:: Teks yang Dikaji

Dan, bukan hanya masyarakat kita saja yang mengagumi kerajinan Indonesia, tetapi sejak lama kerajinan asli Indonesia punya banyak penggemar di luar negeri.
I Made Kanan Jaya, pemilik Ayu & Bagus Collection di Bali, bilang bahwa produk kerajinan Indonesia tetap punya pasar yang bagus di berbagai negara, khususnya Amerika Serikat, Eropa, dan Jepang. Banyak sekali produsen kerajinan kita yang berhasil meraup keuntungan besar dari hasil ekspor produk ini.
"Beberapa produk kerajinan tangan yang populer di pasar luar negeri ialah kerajinan berbahan dasar serat, kerang, anyaman bambu, kayu, modifikasi batik, keramik, dan batu alam" kata Made.
Potensi yang besar inilah yang dilirik oleh Manampin Girsang, pemilik Gabe Handicrafts di Jepara, Jawa Tengah. Manampin sudah mengecap asam garam menjadi eksportir sejak tahun 1990-an, dan dimulai dengan mengekspor kerajinan mebel.
Tapi, berkat kelihaian dalam berbisnis, produk ekspornya pun melebar hingga kerajinan tangan.
Cuma awalnya, Manampin tergolong beruntung karena bertemu dengan pengusaha asal Italia di Bali. Dari situ, ia rajin menjadi pedagang pengumpul alias pengepul.
Pria yang akrab disapa Pipin ini pun mencari produk-produk yang cocok dijual untuk pasar Italia atau negara lain. Produk ekspor utamanya ialah mebel antik.
Enggak tanggung-tanggung, Pipin rela berburu mebel antik ke daerah Madura dan Jepara. Setelah mendapat mebel antik, ia tidak langsung menjualnya.
Agar nilai jualnya bertambah, terkadang dia harus memoles, mengecat, serta memperbaiki mebel antik tersebut. Dari penjualan mebel antik, Pipin mendapat jatah 10% dari harga jual.

::::
:: Kutipan Data

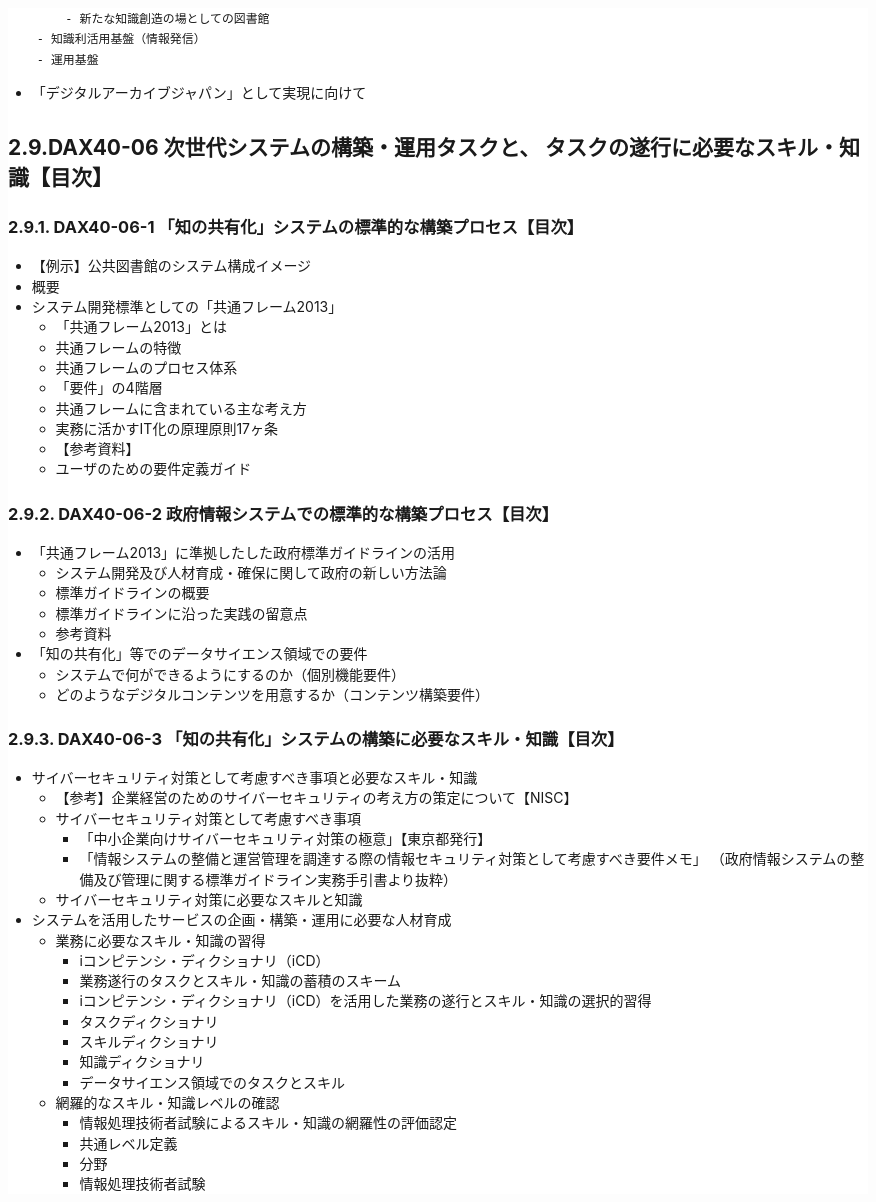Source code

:             - 新たな知識創造の場としての図書館
        - 知識利活用基盤（情報発信）
        - 運用基盤
- 「デジタルアーカイブジャパン」として実現に向けて

## 2.9.DAX40-06 次世代システムの構築・運用タスクと、 タスクの遂行に必要なスキル・知識【目次】

### 2.9.1. DAX40-06-1 「知の共有化」システムの標準的な構築プロセス【目次】

- 【例示】公共図書館のシステム構成イメージ
- 概要
- システム開発標準としての「共通フレーム2013」
    - 「共通フレーム2013」とは
    - 共通フレームの特徴
    - 共通フレームのプロセス体系
    - 「要件」の4階層
    - 共通フレームに含まれている主な考え方
    - 実務に活かすIT化の原理原則17ヶ条
    - 【参考資料】
    - ユーザのための要件定義ガイド

### 2.9.2. DAX40-06-2 政府情報システムでの標準的な構築プロセス【目次】

- 「共通フレーム2013」に準拠したした政府標準ガイドラインの活用
    - システム開発及び人材育成・確保に関して政府の新しい方法論
    - 標準ガイドラインの概要
    - 標準ガイドラインに沿った実践の留意点
    - 参考資料
- 「知の共有化」等でのデータサイエンス領域での要件
    - システムで何ができるようにするのか（個別機能要件）
    - どのようなデジタルコンテンツを用意するか（コンテンツ構築要件）

### 2.9.3. DAX40-06-3 「知の共有化」システムの構築に必要なスキル・知識【目次】

- サイバーセキュリティ対策として考慮すべき事項と必要なスキル・知識
    - 【参考】企業経営のためのサイバーセキュリティの考え方の策定について【NISC】
    - サイバーセキュリティ対策として考慮すべき事項
        - 「中小企業向けサイバーセキュリティ対策の極意」【東京都発行】
        - 「情報システムの整備と運営管理を調達する際の情報セキュリティ対策として考慮すべき要件メモ」 （政府情報システムの整備及び管理に関する標準ガイドライン実務手引書より抜粋）
    - サイバーセキュリティ対策に必要なスキルと知識
- システムを活用したサービスの企画・構築・運用に必要な人材育成
    - 業務に必要なスキル・知識の習得
        - iコンピテンシ・ディクショナリ（iCD）
        - 業務遂行のタスクとスキル・知識の蓄積のスキーム
        - iコンピテンシ・ディクショナリ（iCD）を活用した業務の遂行とスキル・知識の選択的習得
        - タスクディクショナリ
        - スキルディクショナリ
        - 知識ディクショナリ
        - データサイエンス領域でのタスクとスキル
    - 網羅的なスキル・知識レベルの確認
        - 情報処理技術者試験によるスキル・知識の網羅性の評価認定
        - 共通レベル定義
        - 分野
        - 情報処理技術者試験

::::

- **Tugas untuk Dikerjakan**
1) Dalam teks tentang ekspor kerajinan Indonesia, berapa bagian yang diterima Pipin dari penjualan mebel antik?
2) Sebutkan semua produk kerajinan tangan yang, menurut Made dalam teks tentang ekspor kerajinan Indonesia, populer di pasar luar negeri.

- **Jawaban Setiap Tugas**
1) Pipin mendapat jatah 10% dari harga jual.

2) Kerajinan berbahan dasar serat, kerang, anyaman bambu, kayu, modifikasi batik, keramik, dan batu alam.